Un accès direct post-bac envisagé
La Cour des comptes propose que cette nouvelle voie d’accès aux études de santé soit mise en place à la rentrée 2026. Mais en attendant, l’institution a également fait plusieurs recommandations à plus court terme, à travers notamment l’expérimentation "sur un panel d’universités, d’un accès direct en pharmacie et maïeutique pour un contingent d’élèves sélectionnés sur Parcoursup".
"Recruter en post-bac est plutôt une position défendue par le collectif, pointe Emmanuel d’Astorg. Garder à l’esprit la possibilité de se réorienter, c’est une chose mais il faut que cette nouvelle orientation soit choisie et ce n’est pas toujours possible après une première année commune car les étudiants prennent souvent un parcours par dépit ou pour des raisons stratégiques. "

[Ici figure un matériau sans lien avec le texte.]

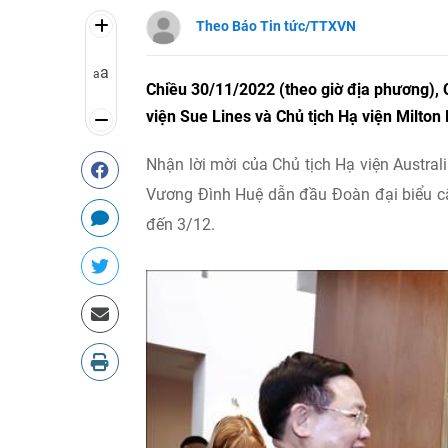
Theo Báo Tin tức/TTXVN
a
a
Chiều 30/11/2022 (theo giờ địa phương), 
viện Sue Lines và Chủ tịch Hạ viện Milton 
Nhận lời mời của Chủ tịch Hạ viện Austral
Vương Đình Huệ dẫn đầu Đoàn đại biểu cấ
đến 3/12.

La question de l’orientation se pose aussi pour Nicolas Lerolle : "Lorsque les étudiants arrivent en première année, c’est qu’ils veulent accéder à l’une des filières MMOP et surtout pas qu’on leur parle de réorientation. Il faut donc revoir cette orientation, avant, au lycée ou bien après les deux années d’études." Selon lui, l’accès aux études de santé directement via Parcoursup fait partie des seuls propositions qui n’ont pas encore été explorées "mais on risque de décaler la pression du recrutement au lycée avec des prépas privées qui vont en profiter donc ce ne sera pas sans conséquences", pointe-t-il.
La nécessité d’ouvrir un débat
D’après l’ANEMF, qui s’oppose « fermement » à cet accès direct sur Parcoursup, l’objectif est désormais d’ouvrir le débat. "On ne veut pas revivre la rentrée de 2020 donc nous serons très vigilants sur le calendrier, appuie Julien Besch-Carrière. Jusqu’à présent, la réforme n’avait pas pris en considération toutes les parties prenantes or, nous avons vraiment besoin de discussions pour que la réforme convienne à tous." Un avis partagé par Nicolas Lerolle car selon lui, le problème de fond subsiste, malgré le rapport : "Cette réforme est issue d’un mille-feuille d’acteurs qui sont entrés en contradiction, elle a été faite de beaucoup de compromis et c’est pour cela qu’elle ne fonctionne pas. Or, ce problème n’a pas été réinterrogé. Il faut réfléchir à ce que l’on veut vraiment avant d’entamer une nouvelle réforme parce qu’il n’y a pas urgence non plus. Le système PASS-LAS, même s’il n’est pas satisfaisant, il tourne et on finira par planter tout un système si on lance une nouvelle réforme."
Le président du collectif PASS-LAS reste quant à lui sceptique sur la tenue du calendrier. "C’est actuellement impossible de revoir toute la réforme : la situation politique fait qu’il n’y a personne pour faire avancer le dossier. Mais cela va devenir plus que catastrophique pour le système de santé."
Sans ministre actuellement aux commandes et avec une situation financière incertaine pour les universités, difficile en effet d’imaginer qu’une nouvelle réforme pourrait voir le jour rapidement. Rappelons que les recommandations de la Cour des comptes sont seulement consultatives.